Baltimore Gas & Electric is giving it the old college try, in the hopes of winning over the Maryland Public Service Commission this time around.
The Maryland Public Service Commission will begin reviewing BGE's proposal for a smart meter rollout today. BGE resubmitted its amended proposal on Monday after the state PSC rejected its initial smart grid plan in June.
At risk is $200 million of stimulus money from the Department of Energy, which will be recalled if the proposal is not accepted by July 30. BGE says the current installation will save its customers $2.6 billion over 15 years.
The original proposal called for rate increases to pay for the project upfront, as well as mandatory time-of-use pricing. The current plan still calls for some increases (about 30 cents per user per month according to the filing), but BGE claims that will be offset by an average customer savings of about $100 per year.
The total cost to customers will come at about $160 million over the life of the project, according to the proposal, which will be recouped as the project gets underway by charging customers a fraction of what the original plan called for.
The Maryland PSC suggested the utility pay for this proposal as a regulatory asset, but BGE argues that smart grid upgrades are not classic utility infrastructure improvements and require a hybrid approach where it can recover 25 percent of costs while the project is being implemented and the rest through future base rate cases.
BGE claims that a tracker, which will allow for gradually phasing in the cost to customers, is not a guaranteed cost recovery mechanism, and that it provides opportunity for review. The proposal suggests semi-annual reviews of the tracker to ensure that customers aren't being swindled.
BGE also scrapped mandatory TOU pricing and instead made it optional for customers to pay lower rates during off-peak, while also enrolling everyone in a rebate plan for those who conserve energy during peak demand, similar to a plan that Washington D.C. is considering.

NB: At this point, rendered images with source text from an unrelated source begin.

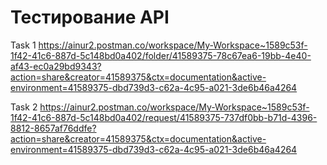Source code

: # Тестирование API

Task 1
https://ainur2.postman.co/workspace/My-Workspace~1589c53f-1f42-41c6-887d-5c148bd0a402/folder/41589375-78c67ea6-19bb-4e40-af43-ec0a29bd9343?action=share&creator=41589375&ctx=documentation&active-environment=41589375-dbd739d3-c62a-4c95-a021-3de6b46a4264


Task 2
https://ainur2.postman.co/workspace/My-Workspace~1589c53f-1f42-41c6-887d-5c148bd0a402/request/41589375-737df0bb-b71d-4396-8812-8657af76ddfe?action=share&creator=41589375&ctx=documentation&active-environment=41589375-dbd739d3-c62a-4c95-a021-3de6b46a4264
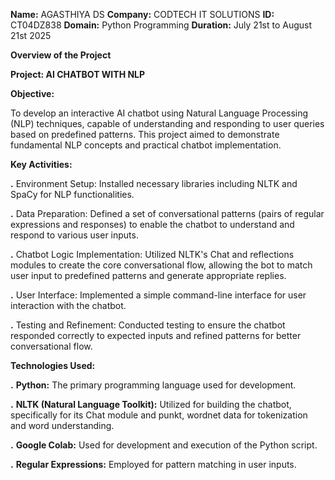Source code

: **Name:** AGASTHIYA DS
**Company:** CODTECH IT SOLUTIONS
**ID:** CT04DZ838
**Domain:** Python Programming
**Duration:** July 21st to August 21st 2025

**Overview of the Project**

**Project: AI CHATBOT WITH NLP**

**Objective:**

To develop an interactive AI chatbot using Natural Language Processing (NLP) techniques, capable of understanding and responding to user queries based on predefined patterns. This project aimed to demonstrate fundamental NLP concepts and practical chatbot implementation.

**Key Activities:**

**.** Environment Setup: Installed necessary libraries including NLTK and SpaCy for NLP functionalities.

**.** Data Preparation: Defined a set of conversational patterns (pairs of regular expressions and responses) to enable the chatbot to understand and respond to various user inputs.

**.** Chatbot Logic Implementation: Utilized NLTK's Chat and reflections modules to create the core conversational flow, allowing the bot to match user input to predefined patterns and generate appropriate replies.

**.** User Interface: Implemented a simple command-line interface for user interaction with the chatbot.

**.** Testing and Refinement: Conducted testing to ensure the chatbot responded correctly to expected inputs and refined patterns for better conversational flow.

**Technologies Used:**

**.** **Python:** The primary programming language used for development.

**.** **NLTK (Natural Language Toolkit):** Utilized for building the chatbot, specifically for its Chat module and punkt, wordnet data for tokenization and word understanding.

**.** **Google Colab:** Used for development and execution of the Python script.

**.** **Regular Expressions:** Employed for pattern matching in user inputs.


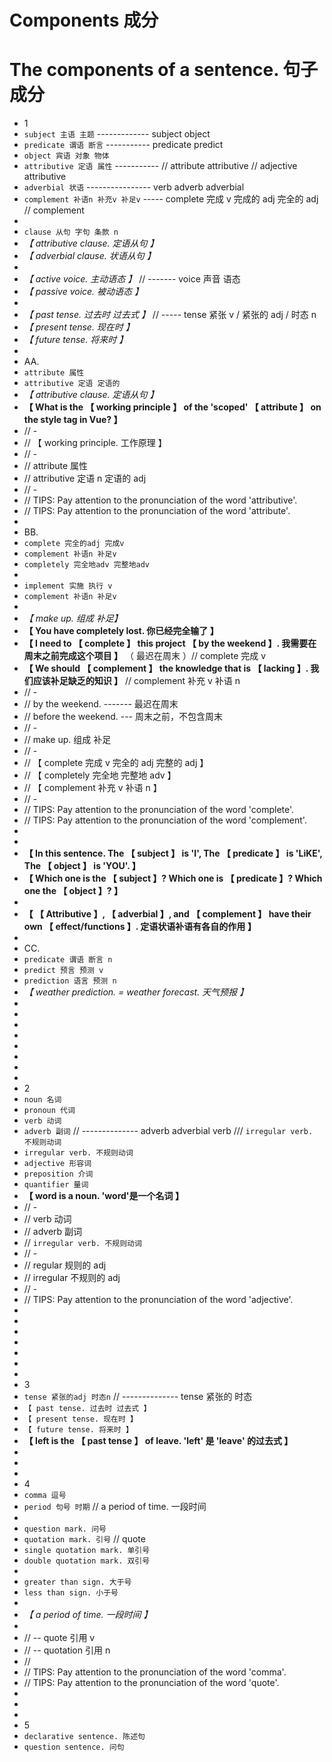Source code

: # Components 成分

# The components of a sentence. 句子成分

- 1
- `subject 主语 主题` ------------- subject object
- `predicate 谓语 断言` ----------- predicate predict
- `object 宾语 对象 物体`
- `attributive 定语 属性` ----------- // attribute attributive // adjective attributive
- `adverbial 状语` ---------------- verb adverb adverbial
- `complement 补语n 补充v 补足v` ----- complete 完成 v 完成的 adj 完全的 adj // complement
-
- `clause 从句 字句 条款 n`
- _【 attributive clause. 定语从句 】_
- _【 adverbial clause. 状语从句 】_
-
- _【 active voice. 主动语态 】_ // ------- voice 声音 语态
- _【 passive voice. 被动语态 】_
-
- _【 past tense. 过去时 过去式 】_ // ----- tense 紧张 v / 紧张的 adj / 时态 n
- _【 present tense. 现在时 】_
- _【 future tense. 将来时 】_
-
- AA.
- `attribute 属性`
- `attributive 定语 定语的`
- _【 attributive clause. 定语从句 】_
- **【 What is the 【 working principle 】 of the 'scoped' 【 attribute 】 on the style tag in Vue? 】**
- // -
- // 【 working principle. 工作原理 】
- // -
- // attribute 属性
- // attributive 定语 n 定语的 adj
- // -
- // TIPS: Pay attention to the pronunciation of the word 'attributive'.
- // TIPS: Pay attention to the pronunciation of the word 'attribute'.
-
- BB.
- `complete 完全的adj 完成v`
- `complement 补语n 补足v`
- `completely 完全地adv 完整地adv`
-
- `implement 实施 执行 v`
- `complement 补语n 补足v`
-
- _【 make up. 组成 补足】_
- **【 You have completely lost. 你已经完全输了 】**
- **【 I need to 【 complete 】 this project 【 by the weekend 】. 我需要在周末之前完成这个项目 】** （ 最迟在周末 ）// complete 完成 v
- **【 We should 【 complement 】 the knowledge that is 【 lacking 】. 我们应该补足缺乏的知识 】** // complement 补充 v 补语 n
- // -
- // by the weekend. ------- 最迟在周末
- // before the weekend. --- 周末之前，不包含周末
- // -
- // make up. 组成 补足
- // -
- // 【 complete 完成 v 完全的 adj 完整的 adj 】
- // 【 completely 完全地 完整地 adv 】
- // 【 complement 补充 v 补语 n 】
- // -
- // TIPS: Pay attention to the pronunciation of the word 'complete'.
- // TIPS: Pay attention to the pronunciation of the word 'complement'.
-
-
- **【 In this sentence. The 【 subject 】 is 'I', The 【 predicate 】 is 'LiKE', The 【 object 】 is 'YOU'. 】**
- **【 Which one is the 【 subject 】? Which one is 【 predicate 】? Which one the 【 object 】? 】**
-
- **【 【 Attributive 】, 【 adverbial 】, and 【 complement 】 have their own 【 effect/functions 】. 定语状语补语有各自的作用 】**
-
- CC.
- `predicate 谓语 断言 n`
- `predict 预言 预测 v`
- `prediction 语言 预测 n`
- _【 weather prediction. = weather forecast. 天气预报 】_
-
-
-
-
-
-
-
-
- 2
- `noun 名词`
- `pronoun 代词`
- `verb 动词`
- `adverb 副词` // -------------- adverb adverbial verb /// `irregular verb. 不规则动词`
- `irregular verb. 不规则动词`
- `adjective 形容词`
- `preposition 介词`
- `quantifier 量词`
- **【 word is a noun. 'word'是一个名词 】**
- // -
- // verb 动词
- // adverb 副词
- // `irregular verb. 不规则动词`
- // -
- // regular 规则的 adj
- // irregular 不规则的 adj
- // -
- // TIPS: Pay attention to the pronunciation of the word 'adjective'.
-
-
-
-
-
-
-
- 3
- `tense 紧张的adj 时态n` // -------------- tense 紧张的 时态
- `【 past tense. 过去时 过去式 】`
- `【 present tense. 现在时 】`
- `【 future tense. 将来时 】`
- **【 left is the 【 past tense 】 of leave. 'left' 是 'leave' 的过去式 】**
-
-
-
- 4
- `comma 逗号`
- `period 句号 时期` // a period of time. 一段时间
-
- `question mark. 问号`
- `quotation mark. 引号` // quote
- `single quotation mark. 单引号`
- `double quotation mark. 双引号`
-
- `greater than sign. 大于号`
- `less than sign. 小于号`
-
- _【 a period of time. 一段时间 】_
-
- // -- quote 引用 v
- // -- quotation 引用 n
- //
- // TIPS: Pay attention to the pronunciation of the word 'comma'.
- // TIPS: Pay attention to the pronunciation of the word 'quote'.
-
-
-
- 5
- `declarative sentence. 陈述句`
- `question sentence. 问句`
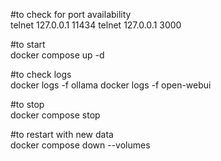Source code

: #to check for port availability  
telnet 127.0.0.1 11434
telnet 127.0.0.1 3000

#to start  
docker compose up -d

#to check logs  
docker logs -f ollama
docker logs -f open-webui

#to stop  
docker compose stop

#to restart with new data  
docker compose down --volumes  
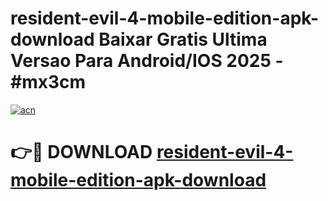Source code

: # resident-evil-4-mobile-edition-apk-download Baixar Gratis Ultima Versao Para Android/IOS 2025 - #mx3cm

[![acn](https://github.com/user-attachments/assets/0f9c940e-d8b0-45ae-aac7-cd30a18b3e1c)](https://app.mediaupload.pro/?title=resident-evil-4-mobile-edition-apk-download&ref=10FP)

# 👉🔴 DOWNLOAD [resident-evil-4-mobile-edition-apk-download](https://app.mediaupload.pro/?title=resident-evil-4-mobile-edition-apk-download&ref=13F)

The utility also moved up its schedule for unveiling an energy management portal for its customers to October 2011, which will be much closer to the initial deployment of meters. In the first proposal, the portal was not proposed until nearly one year after meters were to start being installed. Many experts feel as though long delays in web portals have hurt some smart meter rollouts. However, BGE did not seem to take lessons learned from other utilities' smart meter deployments (other than making the case for recouping costs using a tracker) -- as lack of consumer engagement has been been a constant criticism of smart grid projects.
Maryland PSC is now establishing a schedule to reassess the BGE proposal, and it is unclear where the DOE funds will be allocated if the PSC rejects the current plan or does not make a decision within two weeks.